Lawmakers seek to end Pennsylvania's firearm background check system

Lawmakers seek to end Pennsylvania's firearm background check system

Pennsylvania House Speaker Mike Turzai and others are leading a push to swap out the state’s 18-year old background check system for NICS. (Photo: Mike Turazi/Facebook)

Legislation will be brought up Tuesday in the House to replace the troubled Pennsylvania Instant Check System that has long drawn the ire of gun rights advocates.

The proposal to scuttle the system in favor of the Federal Bureau of Investigation’s National Instant Background Check System, is backed by Republican Speaker Mike Turzai and currently has over 70 bipartisan sponsors.

“The PICS system duplicates the background check which is already completed when a NICS check is conducted and as a result wastes taxpayer dollars,” said sponsor Rep. Tim Krieger in a memo to lawmakers. “I believe that my legislation will help streamline the background check process and provide substantial savings to the Commonwealth by eliminating duplicative processes.”

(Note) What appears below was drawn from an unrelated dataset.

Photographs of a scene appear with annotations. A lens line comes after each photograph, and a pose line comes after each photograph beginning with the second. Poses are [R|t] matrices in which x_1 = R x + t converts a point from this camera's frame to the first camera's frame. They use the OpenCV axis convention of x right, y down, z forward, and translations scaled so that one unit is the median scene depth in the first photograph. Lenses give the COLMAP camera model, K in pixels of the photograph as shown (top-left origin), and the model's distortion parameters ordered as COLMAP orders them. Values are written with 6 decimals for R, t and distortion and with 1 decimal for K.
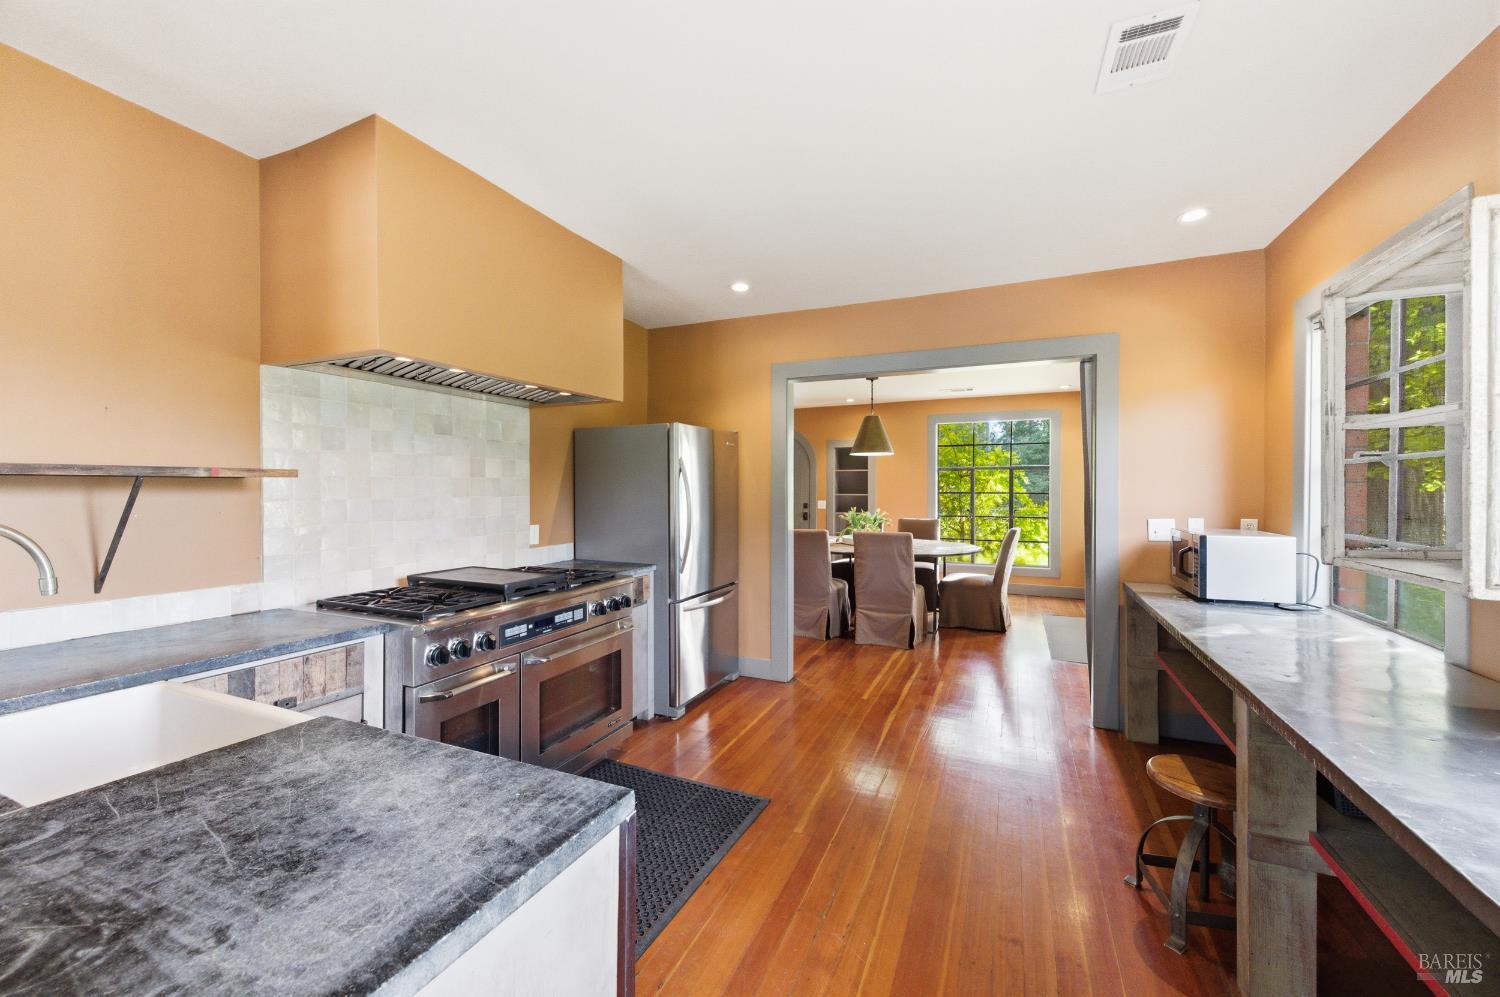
lens RADIAL K [[597.6, 0, 756.6], [0, 597.6, 493.1], [0, 0, 1]] dist [-0.000488, -0.000301]
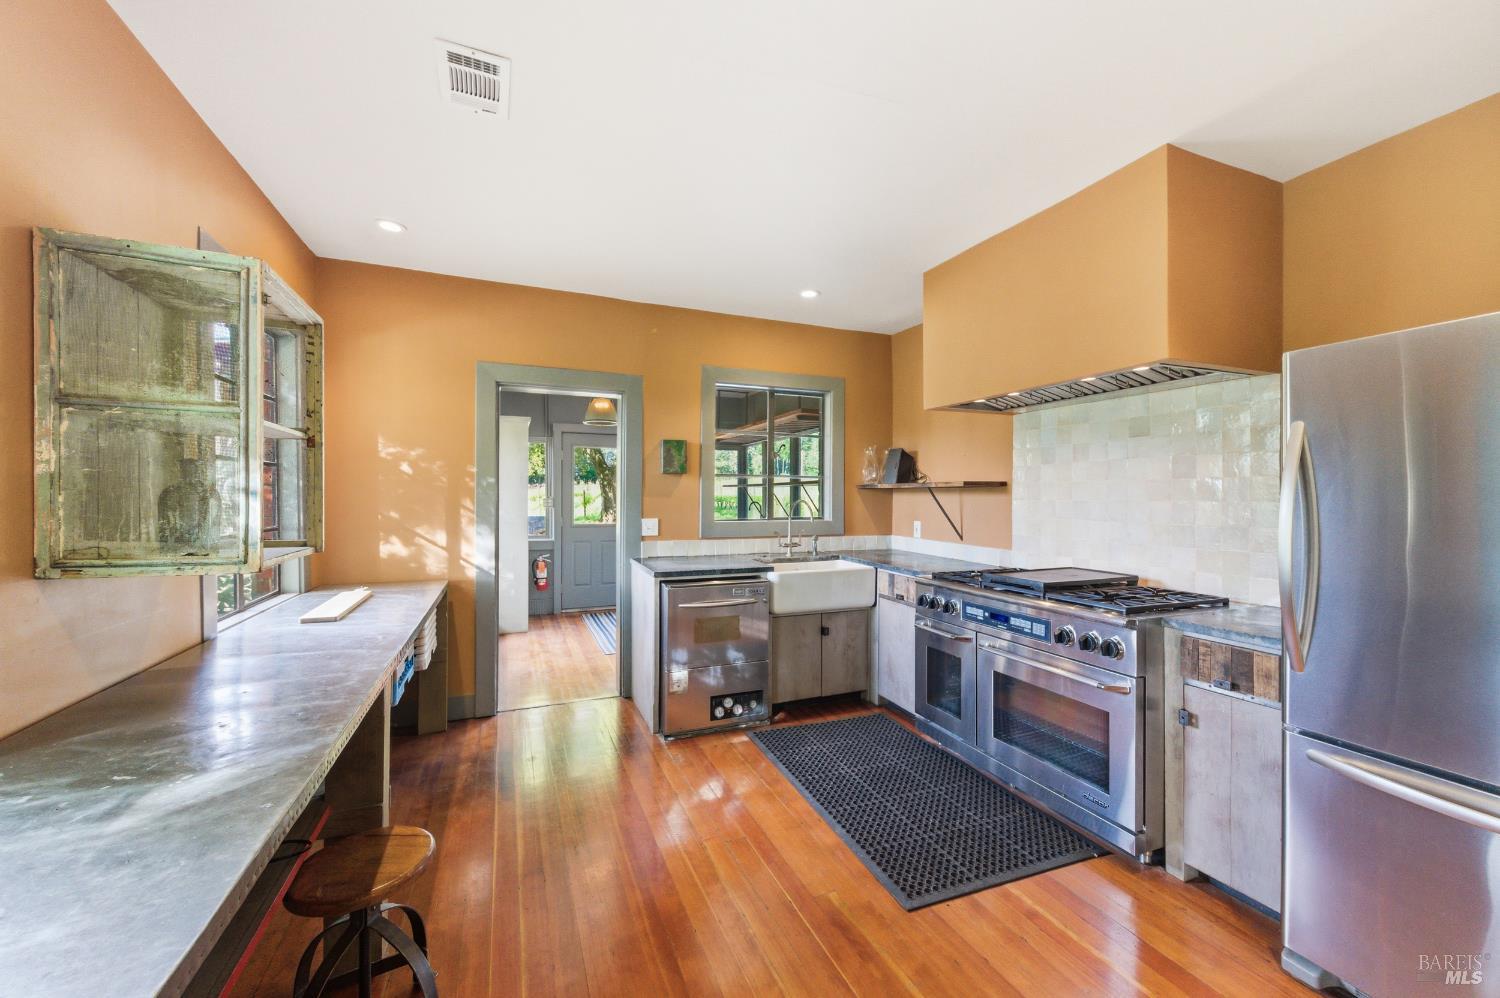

Krieger’s legislation, HB 921, would eliminate PICS as well as the Keystone State’s current handgun record of sale and replace it with the federal program that is already used as a stand-alone check in 36 states.

PICS was implemented in 1998 to replace the state’s mandatory five-day waiting period and is maintained by the Pennsylvania State Police Firearms Division and has cost the state $120 million since then.

The program is used for both licensed over the counter gun sales and when clearing applicants for a concealed-carry permit. While the State Police contend about 60 percent of checks are completed within minutes, some can last for up to 15 days as a staff that tops 102 positions investigates them. This is a stark contrast to the three-day default-to-proceed rule under NICS.

PICS, though recently retooled, has been debated by lawmakers for years and has often gone offline including one period in 2012 where it was shut down for nearly a week.

Further, many argue the system even when it is available is fundamentally flawed. A webpage on the program maintained by the Firearms Industry Consulting Group, an attorney group dealing with gun law, states that, “It is not uncommon for the PSP’s PICS system to erroneously deny an individual because its records are not complete.”

Gun control advocates and some Democrats in the legislature have gone on record in very public opinion pieces arguing it would be a mistake to scrap PICS and instead should not only keep it but expand it to include private sales.

A fact sheet supporting the system circulated by Ceasefire PA contends PICS has far more information contained in its database, especially concerning protective orders, than NICS and that police arrested 153 individuals with active warrants attempting to purchase firearms due to the program last year.

Gun rights groups, including the National Rifle Association and Firearms Owners Against Crime characterize PICS as a “burdensome, duplicative process” and have even gone so far as to say it is the first step to establishing a gun registry.

“Some argue for maintaining this antiquated dual system because there are records in certain state databases that are not included in NICS due to poor quality of the records,” said FOAC in a statement. “Rather than continuing the inefficient and costly system, the state should focus on improving the quality and completeness of the records so they may be submitted to NICS and accessed by FFLs in other states as well as Pennsylvania. Problems with state databases should be addressed through reform, not by covering up the insufficiencies with PICS.”

The National Shooting Sports Foundation supports the bill and are actively working on it. Larry Keane, senior vice president and general counsel for the trade group explained to they have long supported having states like Pennsylvania, which use a Point of Contact system, transition to NICS.

The legislation will be heard in the Judiciary Committee on June 7. Republicans dominate the Assembly, but it is unclear where newly elected Gov. Tom Wolf, a Democrat, stands on the issue.